**About this task**
Starting at the first entry below, repeat all the data word for word and drop the pictures.

**Available data**
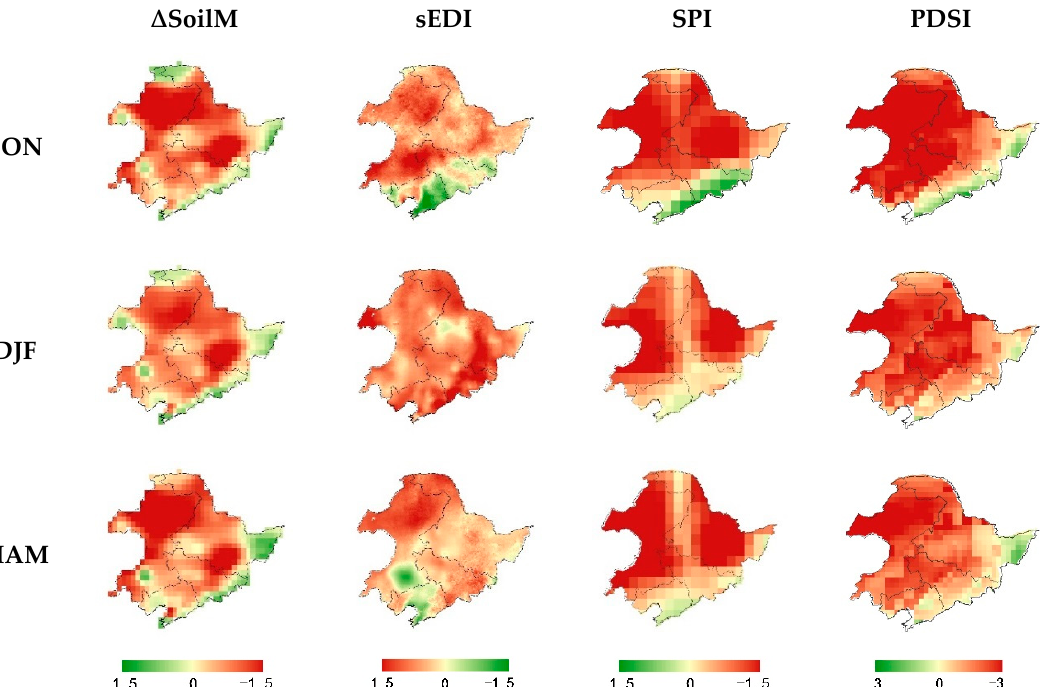
Figure 7. Seasonal standardized anomalies in SoilM, EDI, SPI, and PDSI from September 2007 to May 2008. Green indicates wetness and red indicates dryness. Drought was recorded in the whole Northeast China from December, 2007 to March,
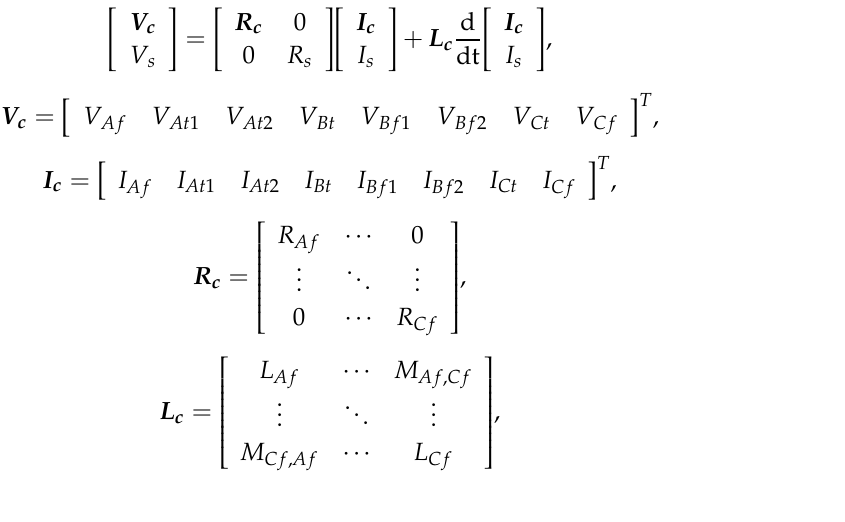
Figure 3. The equivalent circuit of the HTS power cable.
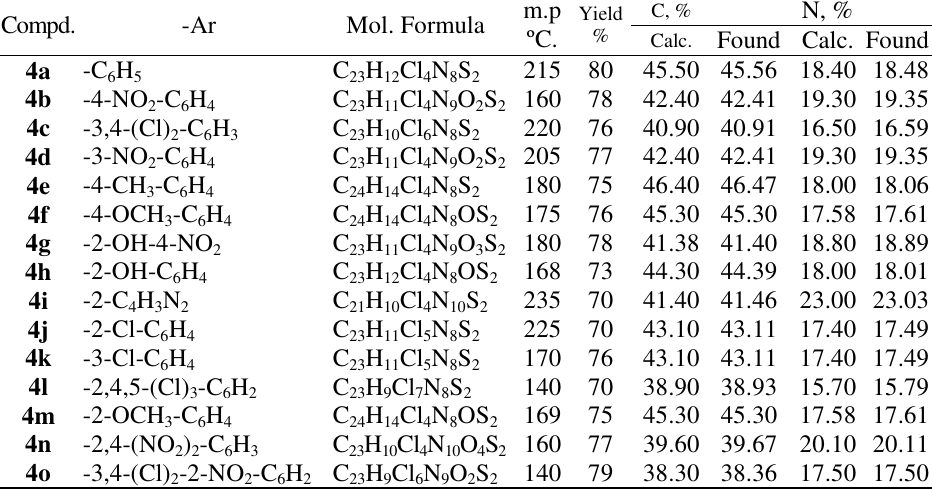
Table 1. Physical constant of the compounds ( 4a-u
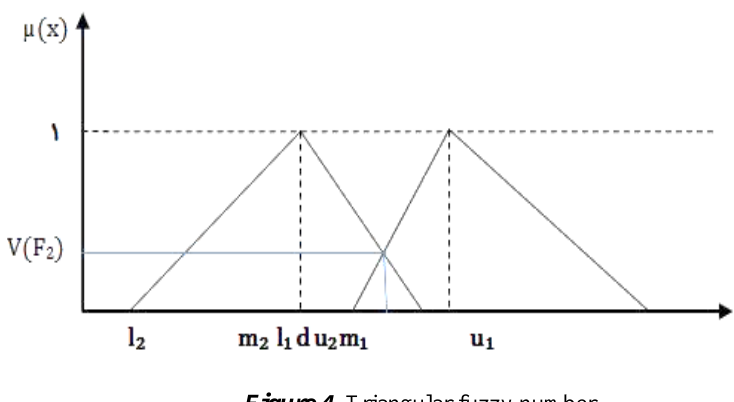
Figure 4. Triangular fuzzy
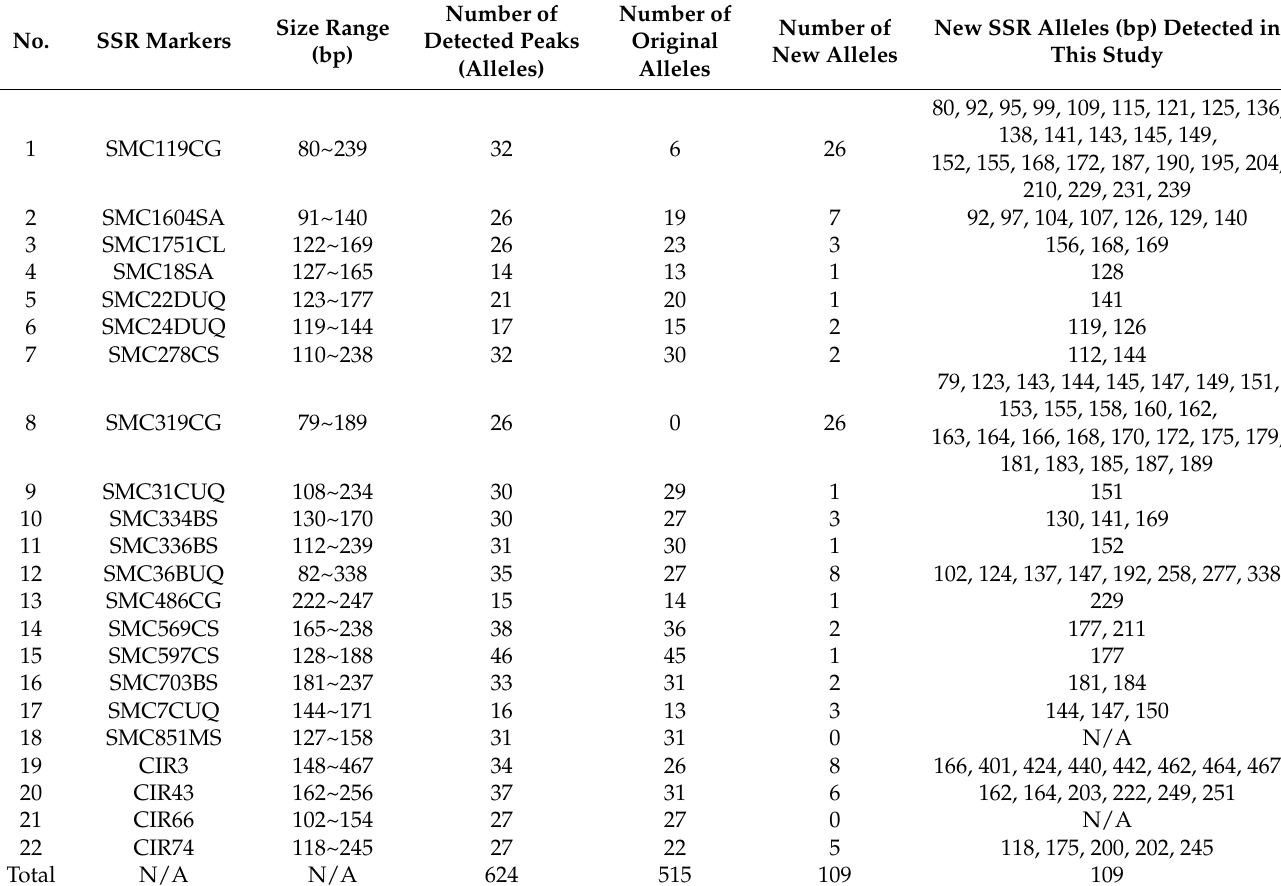
Table 1. The general utility and amplification profile of 22 pairs of fluorescence-labeled SSR primers based on a capillary electrophoresis (CE) detection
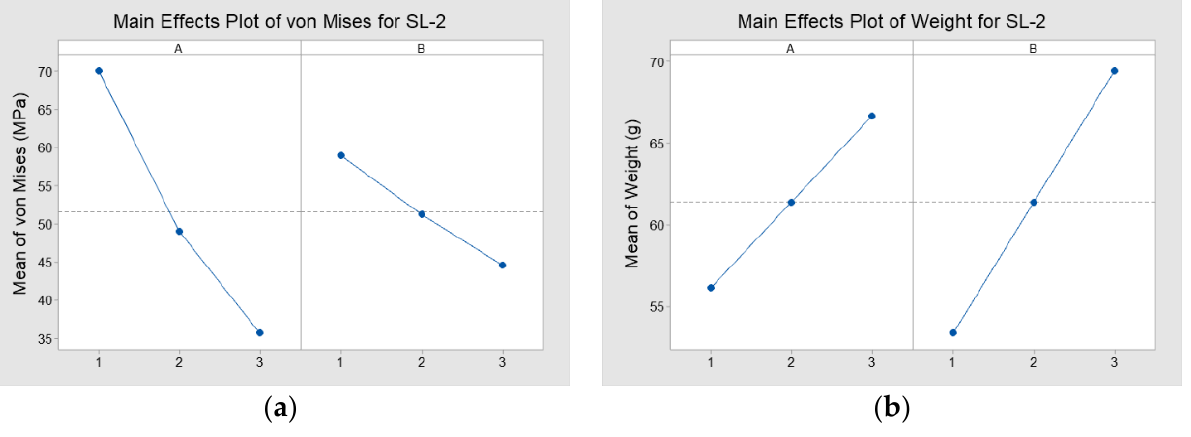
Figure 14. Study of the effect of the thickness of the first and second regions for the SH-2 structure.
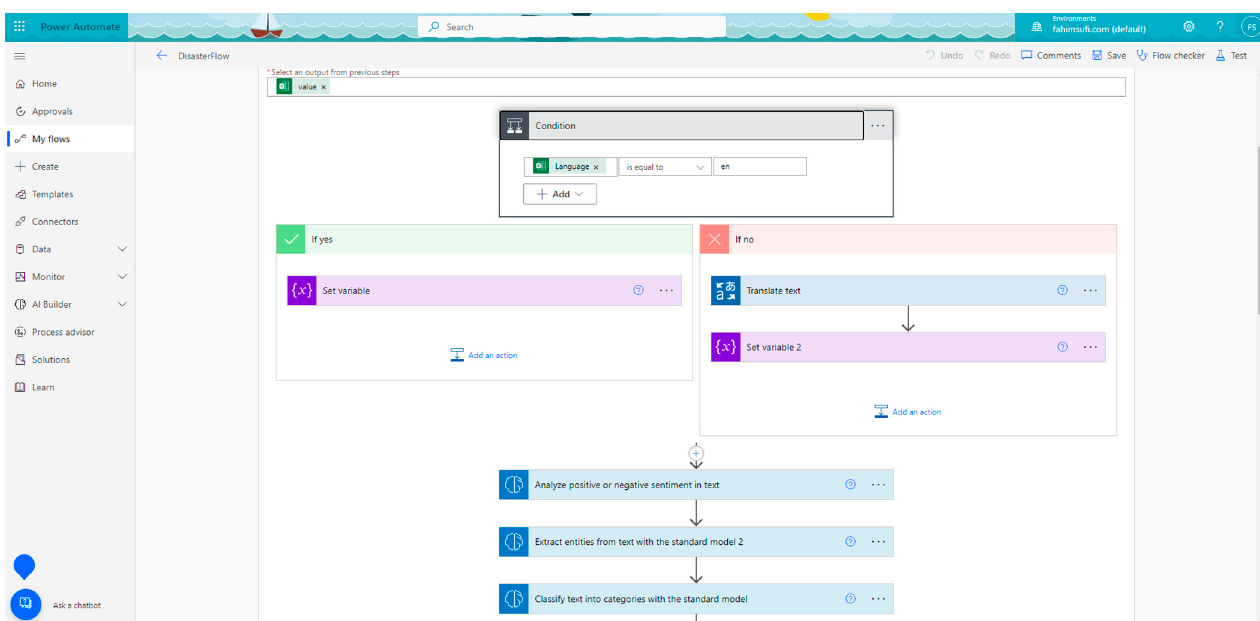
Figure 4. Implementation of complex AI-based algorithms, such as sentiment analysis, named entity recognition, category classification, language translation using Microsoft Power Automate cloud flow [57].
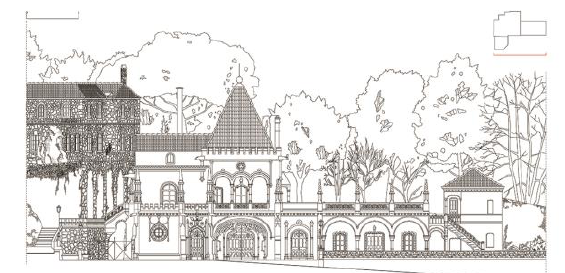
Figure 2 . The Quinta da Regaleira in Sintra, the Chocheiras , main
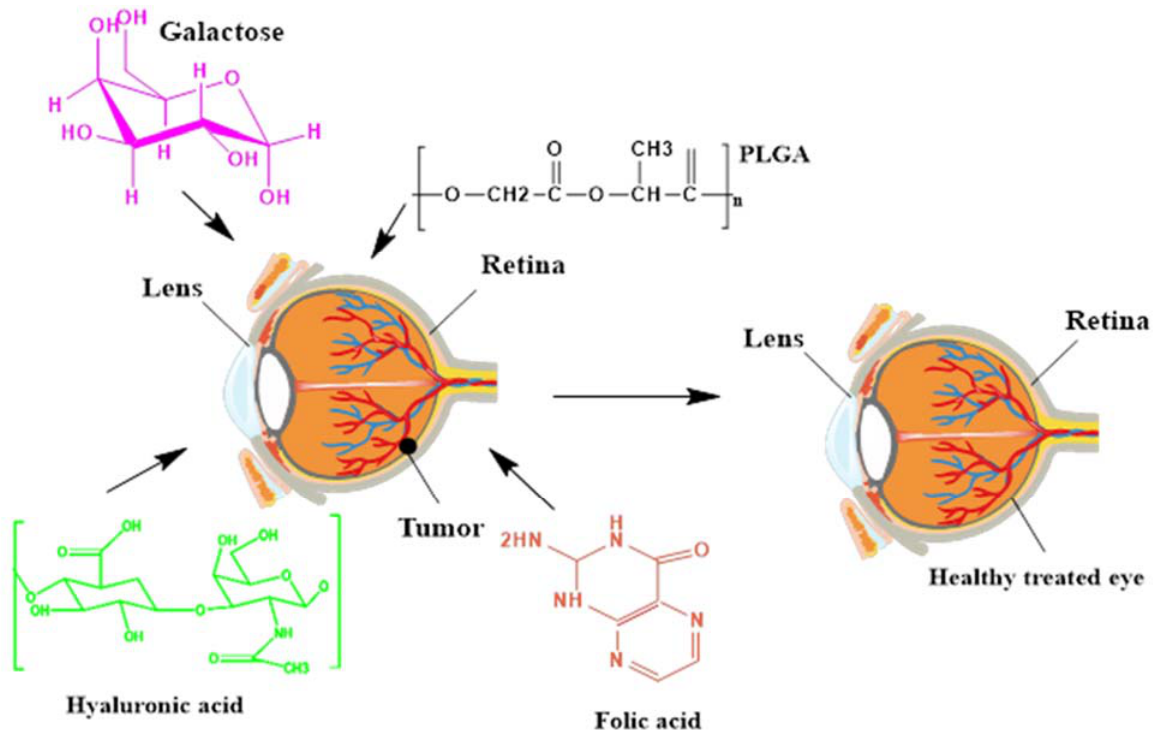
Figure 2. Multi-functionalized ligand-based nanoparticles for targeting retinoblastoma. PLGA: poly-D,L-lactic-co-glycolic acid.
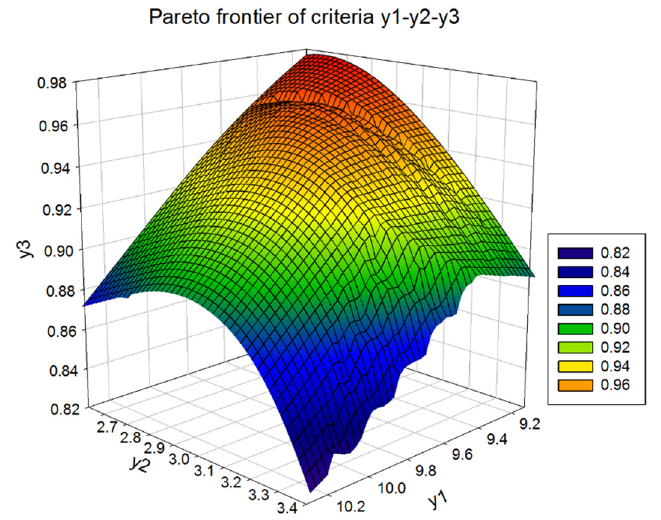
Figure 5. Contour plot of Pareto frontier of criteria y 1, y 2, y 3 .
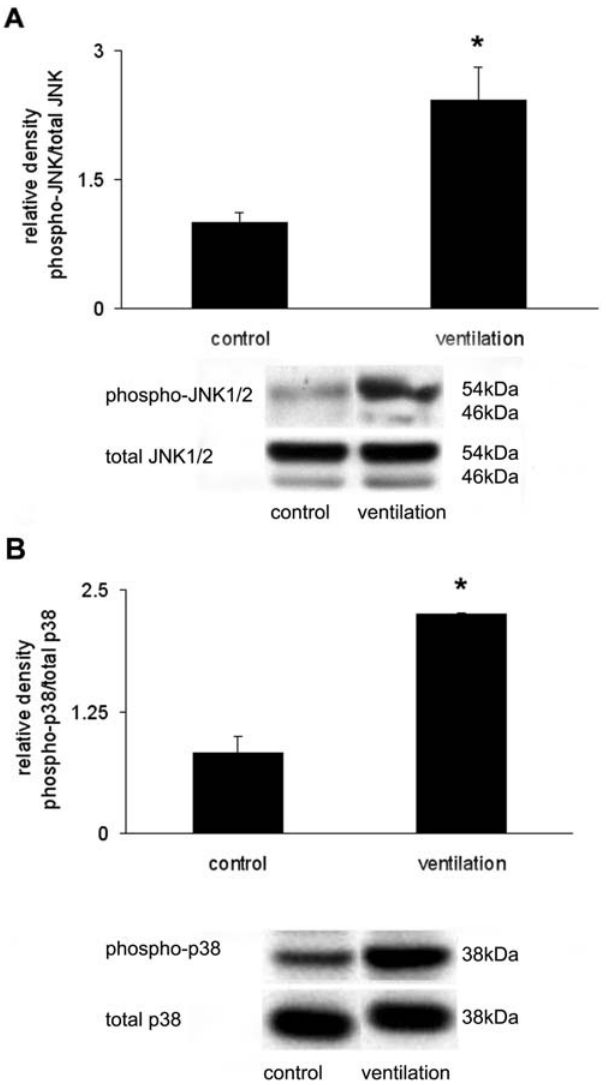
Figure 4. JNK and p38 MAPK protein activation increased following ventilation. (A) Quantified c-Jun-NH 2 -terminal kinase (JNK) activation data, expressed as phospho/dephospho (total) JNK following mechanical ventilation (20 ml/kg, 4 hours). (B) Increased p38 mitogen- activated protein kinase (p38 MAPK) activation was also detected after 4 hours ventilation and expressed as phospho/total p38. Representative blots for phosphorylated and total forms of proteins are shown. *represents significant differences between ventilation and control animals. doi:10.1371/journal.pone.0001601.g004 mice are embryonic lethal. In the absence of ventilation, no differences between the three strains were observed with respect to total cell count, protein, or TNF- a levels in the BALF. Mechanical ventilation (20 ml/kg, 4 hours) resulted in significantly higher total cell count in the BALF of wild-type mice relative to that of mkk3 2 / 2 or jnk1 2 / 2 mice (Figure 5A). TNF- a levels were signifi- cantly higher in wild-type animals than in mkk3 2 / 2 and jnk1 2 / 2 mice (Figure 5B). TNF a analysis was performed after 2 hours ventilation due to the early and transient nature of this response. When neutrophil influx was quantified following ventilation (10 ml/kg, 8 hours), we found that both mkk3 2 / 2 and jnk1 2 / 2 mice exhibited reduced leukocyte infiltration when compared to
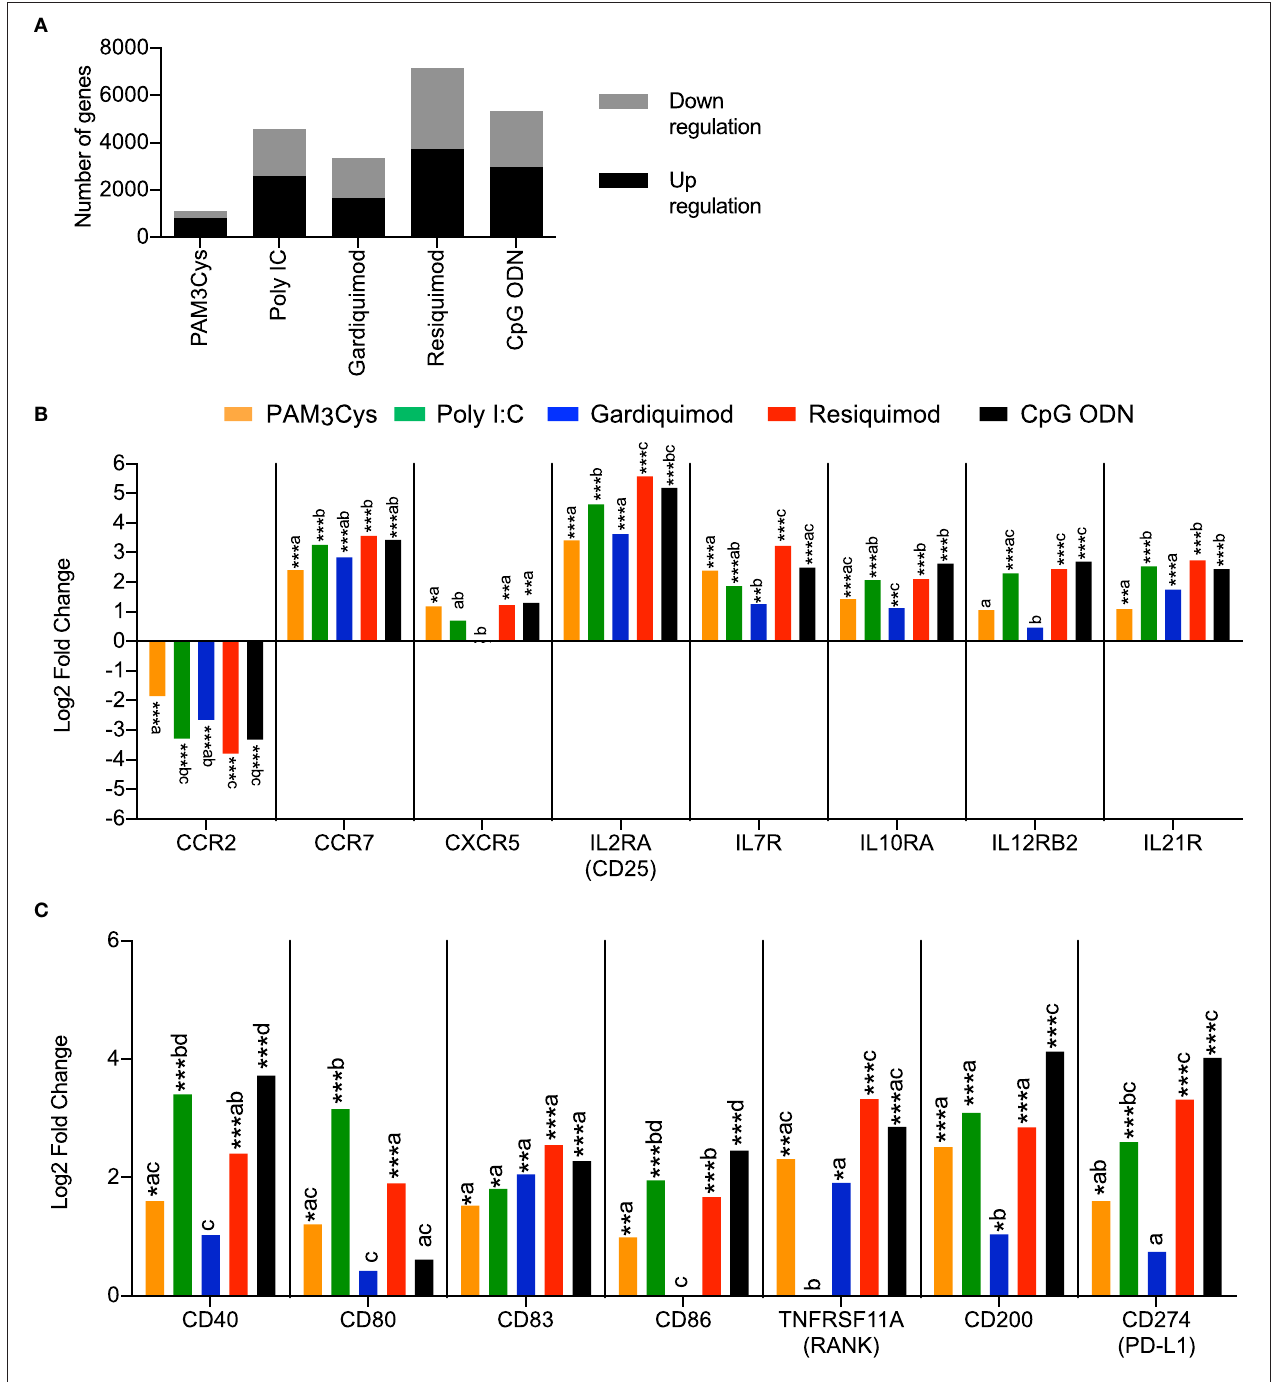
FIGURE 2 | Transcription profiles of porcine blood pDC stimulated with TLR ligands. pDC from three different animals were sorted by FACS and stimulated with 10 µ g/ml of PAM3Cys, 10 µ g/ml poly I:C, 5 µ g/ml gardiquimod, 5 µ g/ml resiquimod, 5 µ g/ml CpG ODN D32, or were left unstimulated as control. (A) Number of significantly regulated genes (Padj < 0.05) when comparing TLR ligand-stimulated pDC to control pDC. (B) Expression of selected chemokines and cytokines receptor genes as log2 fold change between TLR ligand-stimulated pDC and control pDC. (C) Expression of selected costimulatory molecule genes as log2 fold change between TLR ligand-stimulated pDC and control pDC. DESeq2 analysis * padj < 0.05, ** padj < 0.001, *** padj < 0.0001. For each gene, different letters indicate statistical significance between two TLR-ligand stimulation groups as calculated by DESeq2 analysis.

**Result below**
Figure 7. Seasonal standardized anomalies in SoilM, EDI, SPI, and PDSI from September 2007 to May 2008. Green indicates wetness and red indicates dryness. Drought was recorded in the whole Northeast China from December, 2007 to March,
Figure 3. The equivalent circuit of the HTS power cable.
Table 1. Physical constant of the compounds ( 4a-u
Figure 4. Triangular fuzzy
Table 1. The general utility and amplification profile of 22 pairs of fluorescence-labeled SSR primers based on a capillary electrophoresis (CE) detection
Figure 14. Study of the effect of the thickness of the first and second regions for the SH-2 structure.
Figure 4. Implementation of complex AI-based algorithms, such as sentiment analysis, named entity recognition, category classification, language translation using Microsoft Power Automate cloud flow [57].
Figure 2 . The Quinta da Regaleira in Sintra, the Chocheiras , main
Figure 2. Multi-functionalized ligand-based nanoparticles for targeting retinoblastoma. PLGA: poly-D,L-lactic-co-glycolic acid.
Figure 5. Contour plot of Pareto frontier of criteria y 1, y 2, y 3 .
Figure 4. JNK and p38 MAPK protein activation increased following ventilation. (A) Quantified c-Jun-NH 2 -terminal kinase (JNK) activation data, expressed as phospho/dephospho (total) JNK following mechanical ventilation (20 ml/kg, 4 hours). (B) Increased p38 mitogen- activated protein kinase (p38 MAPK) activation was also detected after 4 hours ventilation and expressed as phospho/total p38. Representative blots for phosphorylated and total forms of proteins are shown. *represents significant differences between ventilation and control animals. doi:10.1371/journal.pone.0001601.g004 mice are embryonic lethal. In the absence of ventilation, no differences between the three strains were observed with respect to total cell count, protein, or TNF- a levels in the BALF. Mechanical ventilation (20 ml/kg, 4 hours) resulted in significantly higher total cell count in the BALF of wild-type mice relative to that of mkk3 2 / 2 or jnk1 2 / 2 mice (Figure 5A). TNF- a levels were signifi- cantly higher in wild-type animals than in mkk3 2 / 2 and jnk1 2 / 2 mice (Figure 5B). TNF a analysis was performed after 2 hours ventilation due to the early and transient nature of this response. When neutrophil influx was quantified following ventilation (10 ml/kg, 8 hours), we found that both mkk3 2 / 2 and jnk1 2 / 2 mice exhibited reduced leukocyte infiltration when compared to
FIGURE 2 | Transcription profiles of porcine blood pDC stimulated with TLR ligands. pDC from three different animals were sorted by FACS and stimulated with 10 µ g/ml of PAM3Cys, 10 µ g/ml poly I:C, 5 µ g/ml gardiquimod, 5 µ g/ml resiquimod, 5 µ g/ml CpG ODN D32, or were left unstimulated as control. (A) Number of significantly regulated genes (Padj < 0.05) when comparing TLR ligand-stimulated pDC to control pDC. (B) Expression of selected chemokines and cytokines receptor genes as log2 fold change between TLR ligand-stimulated pDC and control pDC. (C) Expression of selected costimulatory molecule genes as log2 fold change between TLR ligand-stimulated pDC and control pDC. DESeq2 analysis * padj < 0.05, ** padj < 0.001, *** padj < 0.0001. For each gene, different letters indicate statistical significance between two TLR-ligand stimulation groups as calculated by DESeq2 analysis.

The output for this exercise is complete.